# Is New Covenant Theology a error or heresy ?



## Mayflower (Jun 8, 2006)

Can someone explain me what New Covenant Theology ? Is it a error of heresy, and why ? I read somewhere that John Reisinger is a New Covenant Theologion ?


----------



## fivepointcalvinist (Jun 8, 2006)

my pastor, Tom Wells wrote a book about it called New Covenant Theology 

you should read it for a better understanding (still learning myself)


----------



## gregbed (Jun 8, 2006)

> _Originally posted by Mayflower_
> Can someone explain me what New Covenant Theology ? Is it a error of heresy, and why ? I read somewhere that John Reisinger is a New Covenant Theologion ?
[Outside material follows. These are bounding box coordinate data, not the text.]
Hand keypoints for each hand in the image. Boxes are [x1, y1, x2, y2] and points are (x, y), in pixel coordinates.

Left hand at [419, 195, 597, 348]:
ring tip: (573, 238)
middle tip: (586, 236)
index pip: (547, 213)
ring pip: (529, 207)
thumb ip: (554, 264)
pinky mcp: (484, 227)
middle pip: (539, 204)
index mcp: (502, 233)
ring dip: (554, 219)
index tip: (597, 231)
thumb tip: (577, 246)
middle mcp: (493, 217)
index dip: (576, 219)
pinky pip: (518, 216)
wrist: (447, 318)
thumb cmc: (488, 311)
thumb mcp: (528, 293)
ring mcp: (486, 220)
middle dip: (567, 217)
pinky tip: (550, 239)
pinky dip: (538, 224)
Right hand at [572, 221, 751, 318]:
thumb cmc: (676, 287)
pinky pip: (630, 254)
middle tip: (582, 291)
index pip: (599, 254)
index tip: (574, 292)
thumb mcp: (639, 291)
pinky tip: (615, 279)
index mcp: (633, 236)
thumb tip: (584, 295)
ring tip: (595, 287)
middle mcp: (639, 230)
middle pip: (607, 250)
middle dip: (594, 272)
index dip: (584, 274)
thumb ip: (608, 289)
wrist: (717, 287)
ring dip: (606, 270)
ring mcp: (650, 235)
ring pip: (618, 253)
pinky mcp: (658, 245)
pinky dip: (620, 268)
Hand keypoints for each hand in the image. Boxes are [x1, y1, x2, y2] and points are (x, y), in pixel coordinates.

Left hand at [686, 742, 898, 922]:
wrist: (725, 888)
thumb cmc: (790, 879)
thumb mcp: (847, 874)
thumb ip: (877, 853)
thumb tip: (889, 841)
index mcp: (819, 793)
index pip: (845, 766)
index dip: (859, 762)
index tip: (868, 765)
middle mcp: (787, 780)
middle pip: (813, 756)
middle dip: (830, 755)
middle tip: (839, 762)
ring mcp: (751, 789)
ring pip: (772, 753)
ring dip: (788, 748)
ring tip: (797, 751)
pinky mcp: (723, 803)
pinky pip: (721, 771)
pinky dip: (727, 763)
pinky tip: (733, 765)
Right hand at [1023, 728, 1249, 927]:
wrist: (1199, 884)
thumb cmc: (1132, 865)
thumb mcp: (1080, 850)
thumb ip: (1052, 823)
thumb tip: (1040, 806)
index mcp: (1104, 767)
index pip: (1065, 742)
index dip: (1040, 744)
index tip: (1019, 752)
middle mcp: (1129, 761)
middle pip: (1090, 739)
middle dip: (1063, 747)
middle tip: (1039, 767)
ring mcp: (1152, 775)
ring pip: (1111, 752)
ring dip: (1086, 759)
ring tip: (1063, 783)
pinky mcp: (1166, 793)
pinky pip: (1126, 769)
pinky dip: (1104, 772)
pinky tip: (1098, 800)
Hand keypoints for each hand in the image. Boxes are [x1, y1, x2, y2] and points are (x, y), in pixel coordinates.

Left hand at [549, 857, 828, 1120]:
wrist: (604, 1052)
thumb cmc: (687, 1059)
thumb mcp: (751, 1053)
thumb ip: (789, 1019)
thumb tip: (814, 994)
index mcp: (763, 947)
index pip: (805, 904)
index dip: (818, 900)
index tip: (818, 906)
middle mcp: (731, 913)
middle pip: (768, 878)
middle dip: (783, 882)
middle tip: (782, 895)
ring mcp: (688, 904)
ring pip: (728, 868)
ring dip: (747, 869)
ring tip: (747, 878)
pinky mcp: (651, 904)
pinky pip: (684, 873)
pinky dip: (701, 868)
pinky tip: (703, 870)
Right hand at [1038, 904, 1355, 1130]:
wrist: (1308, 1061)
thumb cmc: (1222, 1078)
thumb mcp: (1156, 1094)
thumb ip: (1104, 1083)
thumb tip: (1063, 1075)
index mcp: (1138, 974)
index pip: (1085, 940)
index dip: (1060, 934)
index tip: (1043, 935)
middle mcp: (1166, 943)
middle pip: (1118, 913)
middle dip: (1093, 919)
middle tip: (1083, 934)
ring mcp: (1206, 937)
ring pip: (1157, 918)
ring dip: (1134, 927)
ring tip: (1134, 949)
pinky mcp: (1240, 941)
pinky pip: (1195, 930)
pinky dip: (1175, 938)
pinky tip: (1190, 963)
New Covenant Theology. Tom Wells and Fred Zaspel. Frederick, MD: New Covenant Media, 2002. 324 pp.
As a traditional dispensationalist reading New Covenant Theology by Tom Wells and Fred Zaspel, I discovered how covenant theologians must have felt when progressive dispensationalism was first proposed as a theological system. They saw the progressives moving toward their own position, although not all the way. In the same way, this sometimes refreshing work by Wells and Zaspel moves toward (but not landing on) the dispensational side of the spectrum away from covenant theology by emphasizing more discontinuity between the Old and New Testaments than traditional covenant theology allows.
The book is unfortunately published by a lesser-known publisher, which may be the cause for many distracting typo-
graphical mistakes throughout. Hopefully, many of these will be corrected if circulation warrants reprinting. However, the book comes with some significant endorsements for its value including comments from D. A. Carson and Tom Nettles as well as a foreword by Douglas Moo. While not necessarily agreeing with the position of New Covenant theology, they all correctly affirm the value of this book in the debate over continuity and discontinuity between the testaments. Its value will also be felt in developments concerning the use of the Old in the New and debate over the role of the progress of revelation in Bible interpretation.
The traditional dispensationalist will greatly appreciate New Covenant theology´s complete abandonment of the covenant of grace idea, which dominates Covenant Theology to the extent of forcing a non-existent unity between the testaments. However, the traditional dispensationalist will not be pleased with the idea that "œNT revelation, due to its finality, must be allowed to speak first on every issue that it addresses" (7). This may, in the end, leave too much room for the abandonment of the priority of the Old Testament text for its own interpretation thereby diminishing the value of the progress of revelation for interpretation and theological method. Nonetheless, any work that highlights the need to honor God´s design of discontinuity in biblical history is a welcome development in the theological world today.
Reviewed by Dr. Mike Stallard Professor of Systematic Theology Director of Doctor of Philosophy Program Baptist Bible Seminary, Clarks Summit, Pennsylvania
Baptist Bible College and Seminary, Journal of Ministry and Theology Volume 6, vnp.6.2.131-6.2.132 (Baptist Bible College and Seminary, 1997; 2003).


----------



## WrittenFromUtopia (Jun 8, 2006)

I think NCT is erroneous and makes some fairly significant errors in Biblical interpretation and most especially in application and pragmatics (the Law and so forth). It isn't "heresy", but I think it misses the mark in a lot of areas.


----------



## Mayflower (Jun 9, 2006)

What about Reisenger's Abraham's Four Seeds is it a good book, and does it teachin what NCT is ?


----------